|Gulf of Aden|
Map of the Gulf of Aden
|Average depth||500 m (1,600 ft)|
|Max. depth||2,700 m (8,900 ft)|
|Max. temperature||28 °C (82 °F)|
|Min. temperature||15 °C (59 °F)|
The Gulf of Aden, formerly known as the Gulf of Berbera, is a gulf amidst Yemen to the north, the Arabian Sea and Guardafui Channel to the east, Somalia to the south, and Djibouti to the west. In the northwest, it connects with the Red Sea through the Bab-el-Mandeb strait, and in the southeast, it connects with the Indian Ocean through the Guardafui Channel.
- On the East – The meridian of Cape Guardafui (Ras Asir, 51°16'E).
The temperature of the Gulf of Aden varies between 15 °C (59 °F) and 28 °C (82 °F), depending on the season and the appearance of monsoons. The salinity of the gulf at 10 metres (33 ft) depth varies from 35.3 ‰ along the eastern Somali coast to as high as 37.3 ‰ in the gulf's center, while the oxygen content in the Gulf of Aden at the same depth is typically between 4.0 and 5.0 mg/L.

YOUR TASKS:
A. From the Gulf of Aden text, extract the words from "- On the East" up to and including "and 5.0 mg/L." with no changes.
B. Continue the Gulf of Aden text from where it stops.

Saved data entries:
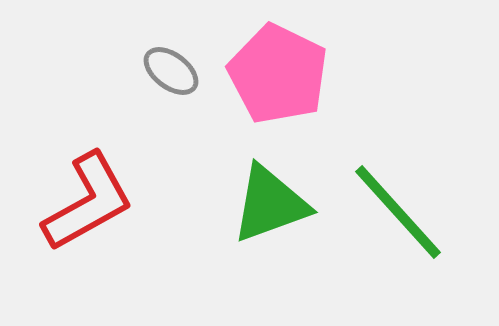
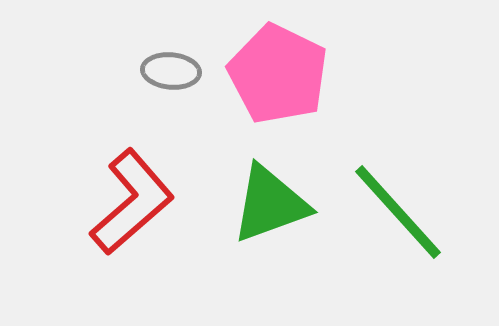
gray ellipse: rotated 32 degrees counterclockwise
red L-shape: moved 44 px right; rotated 12 degrees counterclockwise
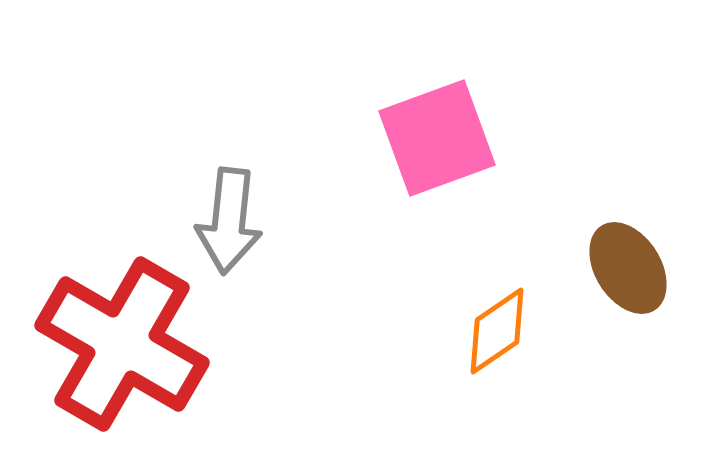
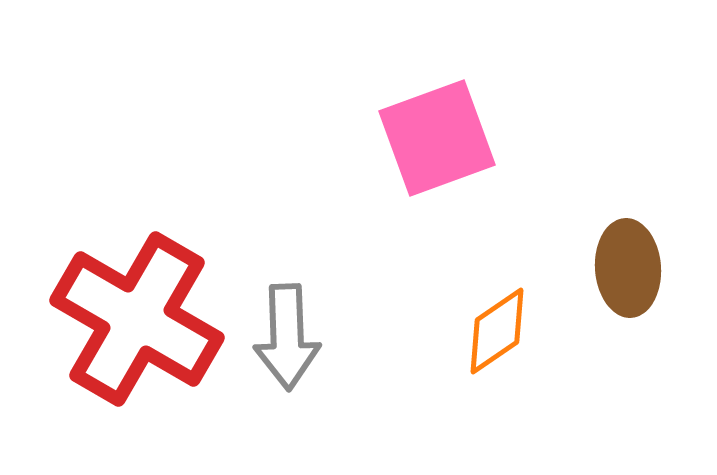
gray arrow: moved 58 px right, 116 px down; rotated 8 degrees counterclockwise
brown ellipse: rotated 28 degrees clockwise
red cross: moved 15 px right, 25 px up
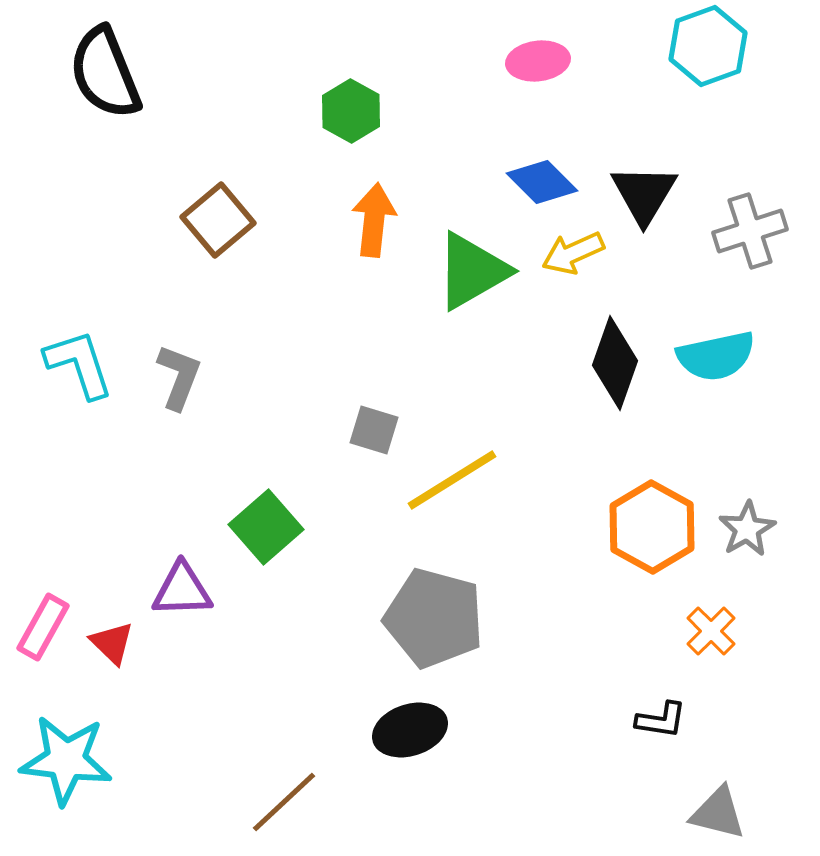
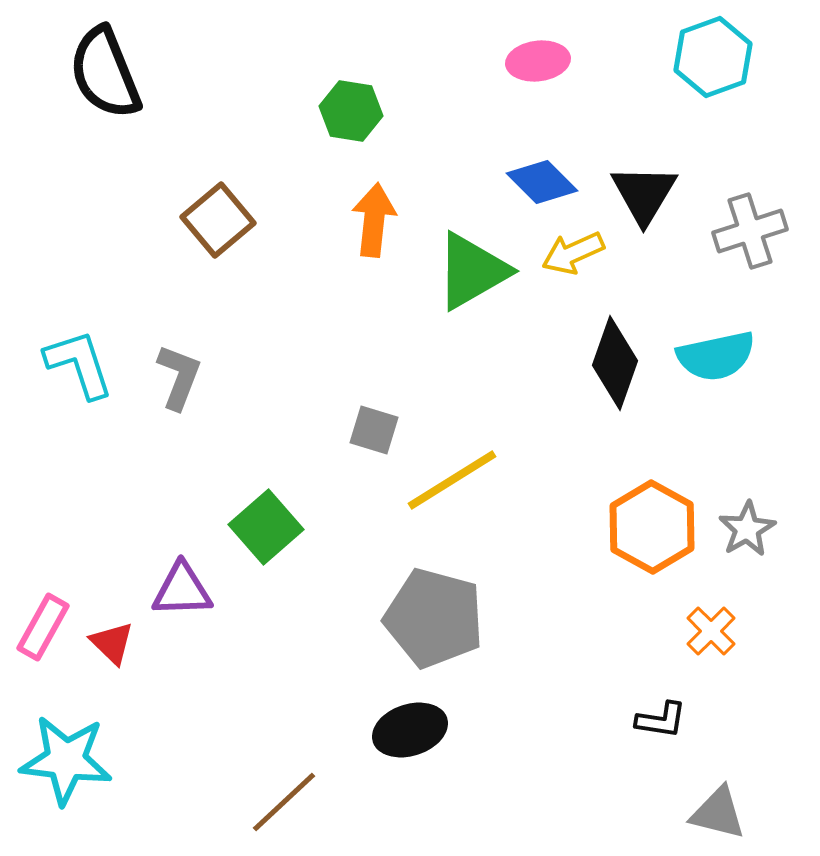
cyan hexagon: moved 5 px right, 11 px down
green hexagon: rotated 20 degrees counterclockwise
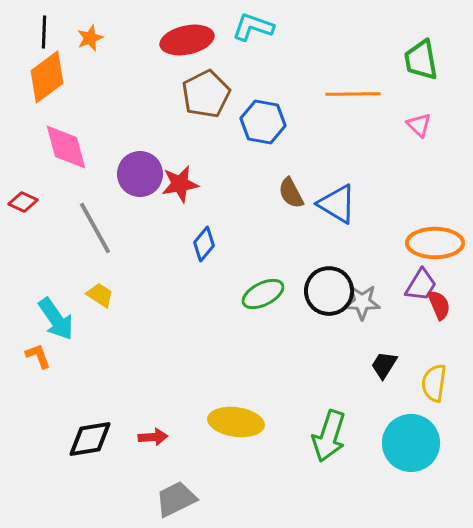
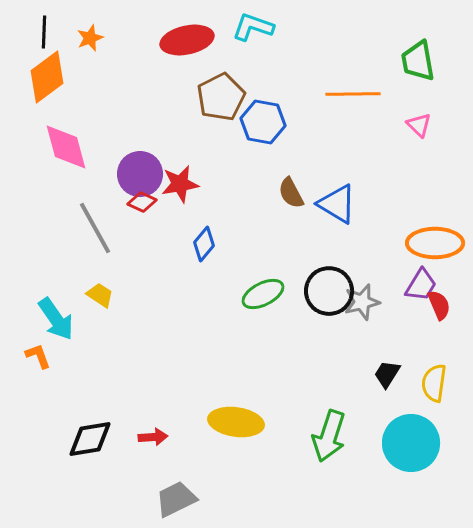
green trapezoid: moved 3 px left, 1 px down
brown pentagon: moved 15 px right, 3 px down
red diamond: moved 119 px right
gray star: rotated 15 degrees counterclockwise
black trapezoid: moved 3 px right, 9 px down
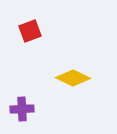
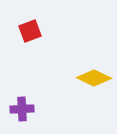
yellow diamond: moved 21 px right
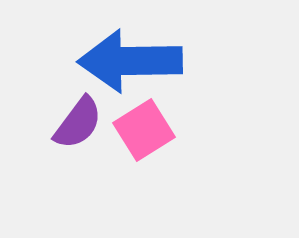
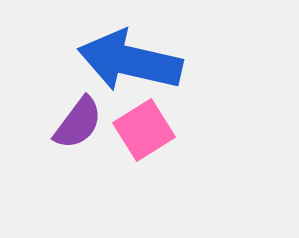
blue arrow: rotated 14 degrees clockwise
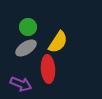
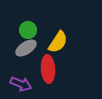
green circle: moved 3 px down
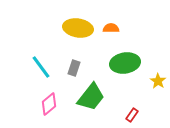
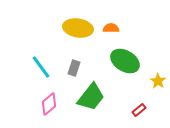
green ellipse: moved 2 px up; rotated 40 degrees clockwise
red rectangle: moved 7 px right, 5 px up; rotated 16 degrees clockwise
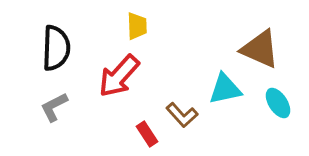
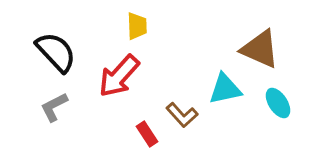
black semicircle: moved 4 px down; rotated 45 degrees counterclockwise
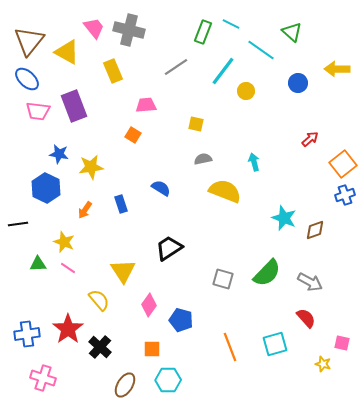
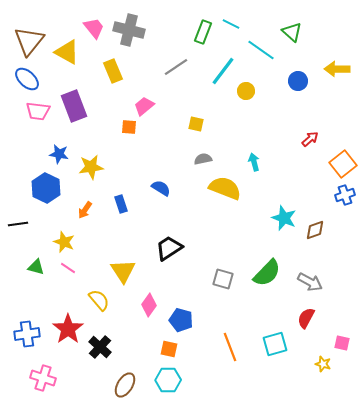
blue circle at (298, 83): moved 2 px up
pink trapezoid at (146, 105): moved 2 px left, 1 px down; rotated 35 degrees counterclockwise
orange square at (133, 135): moved 4 px left, 8 px up; rotated 28 degrees counterclockwise
yellow semicircle at (225, 191): moved 3 px up
green triangle at (38, 264): moved 2 px left, 3 px down; rotated 18 degrees clockwise
red semicircle at (306, 318): rotated 110 degrees counterclockwise
orange square at (152, 349): moved 17 px right; rotated 12 degrees clockwise
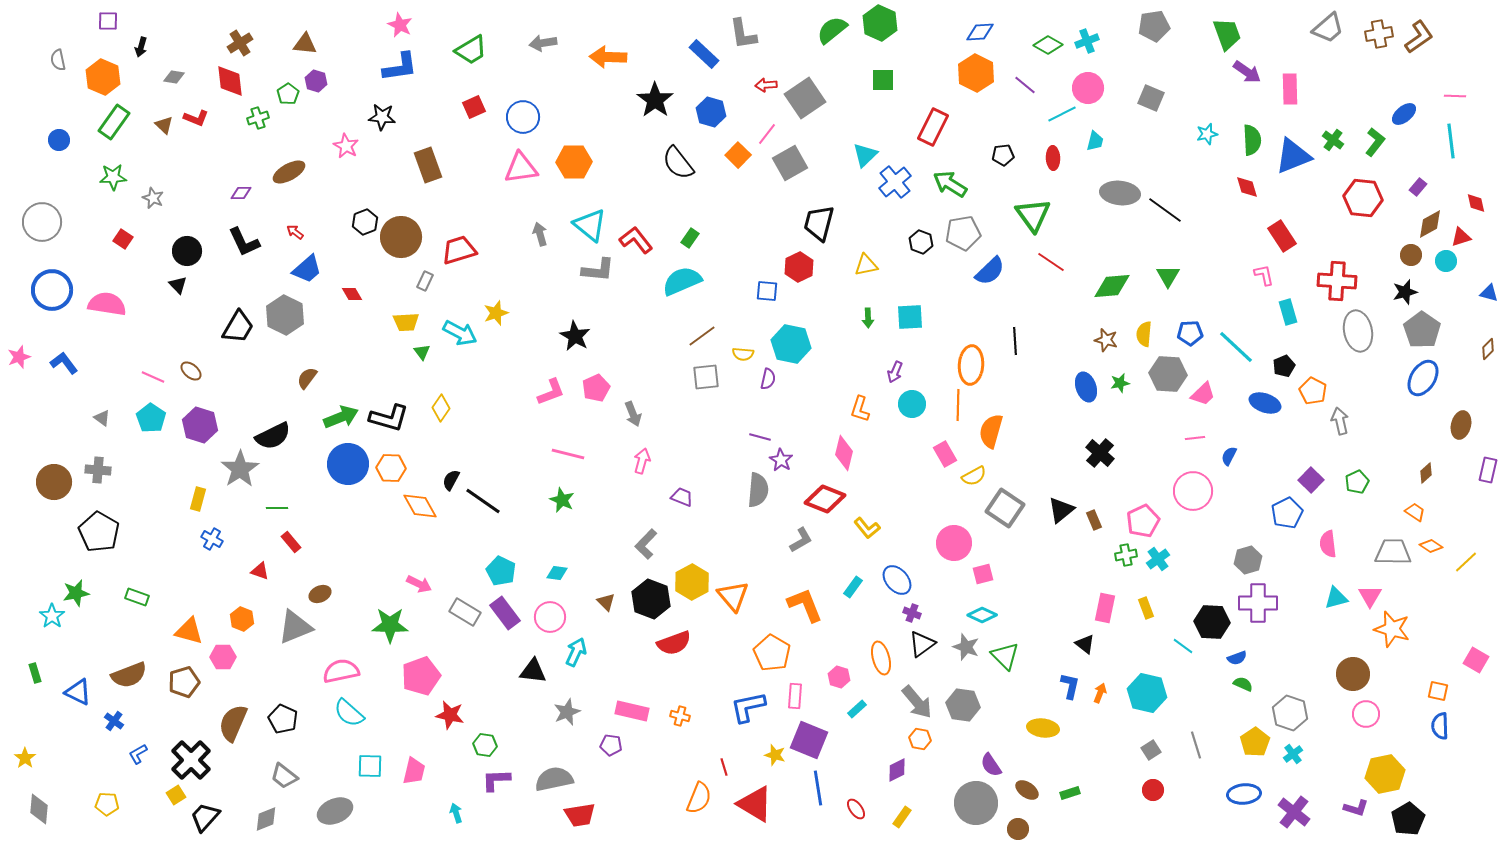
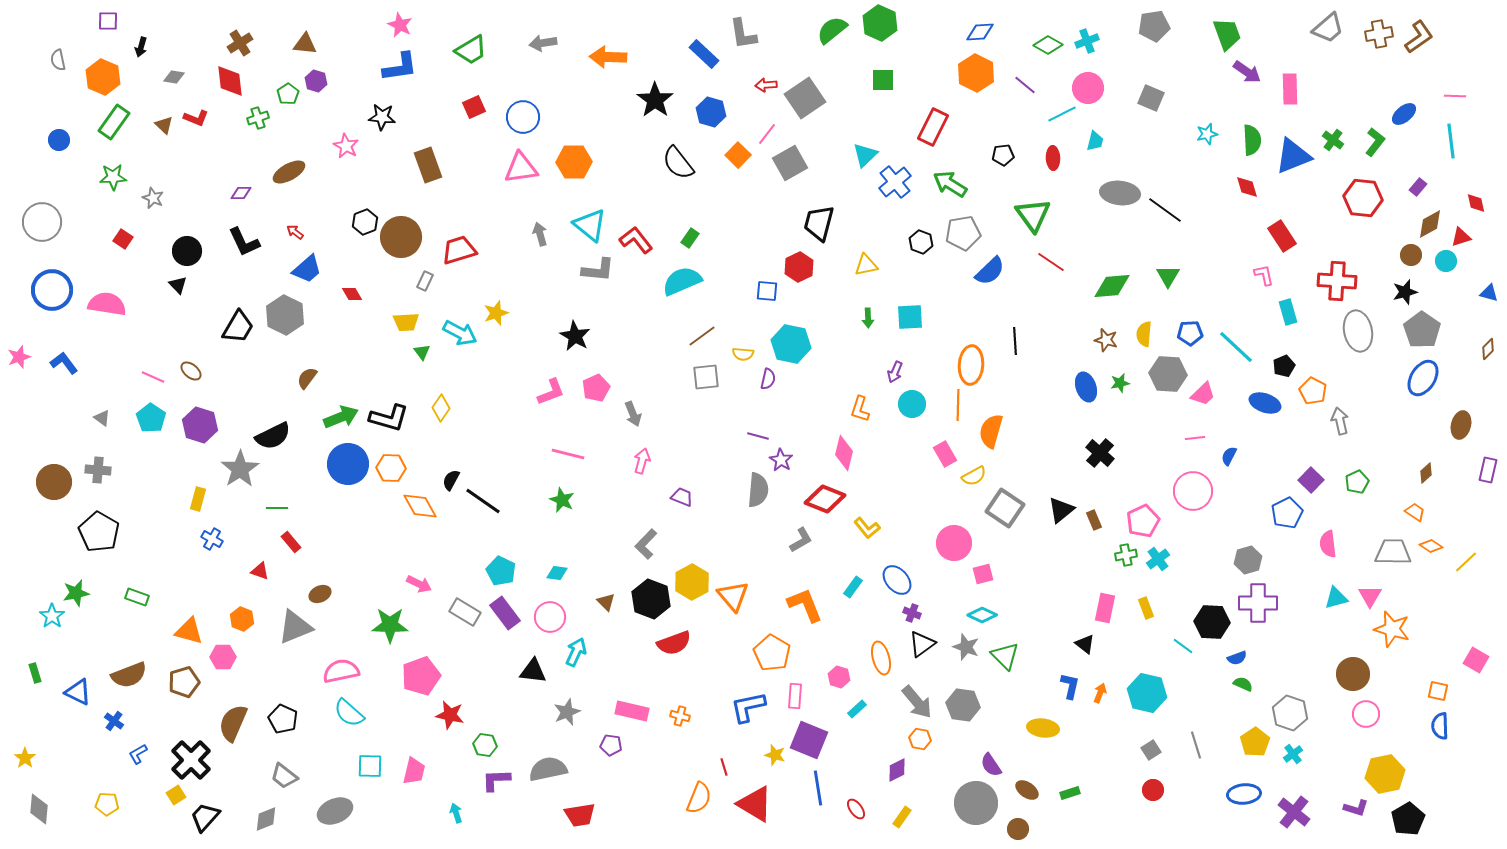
purple line at (760, 437): moved 2 px left, 1 px up
gray semicircle at (554, 779): moved 6 px left, 10 px up
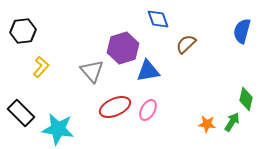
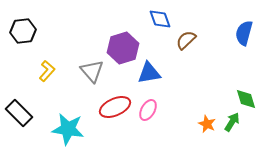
blue diamond: moved 2 px right
blue semicircle: moved 2 px right, 2 px down
brown semicircle: moved 4 px up
yellow L-shape: moved 6 px right, 4 px down
blue triangle: moved 1 px right, 2 px down
green diamond: rotated 30 degrees counterclockwise
black rectangle: moved 2 px left
orange star: rotated 18 degrees clockwise
cyan star: moved 10 px right
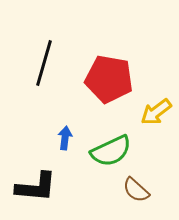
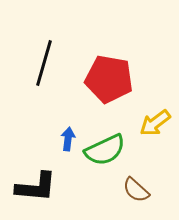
yellow arrow: moved 1 px left, 11 px down
blue arrow: moved 3 px right, 1 px down
green semicircle: moved 6 px left, 1 px up
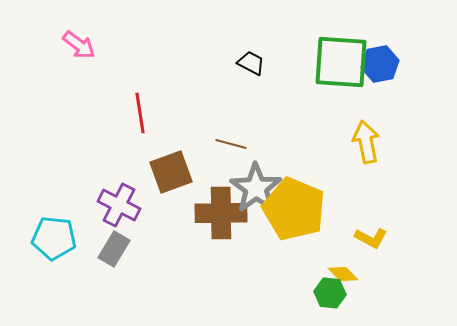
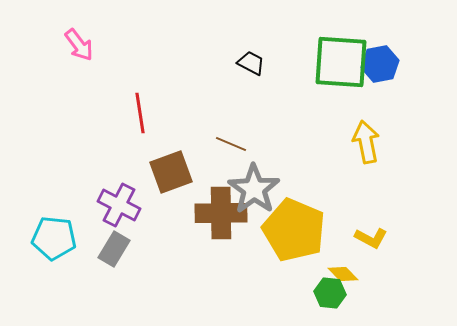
pink arrow: rotated 16 degrees clockwise
brown line: rotated 8 degrees clockwise
gray star: moved 2 px left, 1 px down
yellow pentagon: moved 21 px down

ANSWERS TO THE PROBLEMS:
A.
- On the East – The meridian of Cape Guardafui (Ras Asir, 51°16'E).
The temperature of the Gulf of Aden varies between 15 °C (59 °F) and 28 °C (82 °F), depending on the season and the appearance of monsoons. The salinity of the gulf at 10 metres (33 ft) depth varies from 35.3 ‰ along the eastern Somali coast to as high as 37.3 ‰ in the gulf's center, while the oxygen content in the Gulf of Aden at the same depth is typically between 4.0 and 5.0 mg/L.

B.
The Gulf of Aden is a vital waterway for shipping, especially for Persian Gulf oil, making it an integral waterway in the world economy. Approximately 11% of the world's seaborne petroleum passes through the Gulf of Aden on its way to the Suez Canal or to regional refineries. The main ports along the gulf are Aden, Balhaf, Bir Ali, Mukalla, and Shokra in Yemen; Djibouti City in Djibouti; Zeila, Berbera, Maydh, and Las Khorey in Somaliland; and Bosaso in Somalia.
In antiquity, the gulf was a thriving area of international trade between Ptolemaic Egypt and Rome in the west and Classical India, its Indonesian colonies, and Han China in the east. It was not limited to transshipment, as Yemeni and Somali incense, tortoiseshell, and other goods were in high demand in both directions. After Egyptian sailors discovered the monsoon winds and began to trade directly with India, caravan routes and their associated kingdoms began to collapse, leading to a rise in piracy in the area. The 1st-century Periplus of the Erythraean Sea documents one Egyptian captain's experiences during this era.
After the collapse of the Roman economy, direct trade ceased but the Awsani port Crater, located just south of the modern city of Aden, remained an important regional center. In late antiquity and the early medieval period, there were several invasions of Yemen from Ethiopia; after the rise of Islam, the gulf permitted repeated invasions of northwest Africa by Arab settlers.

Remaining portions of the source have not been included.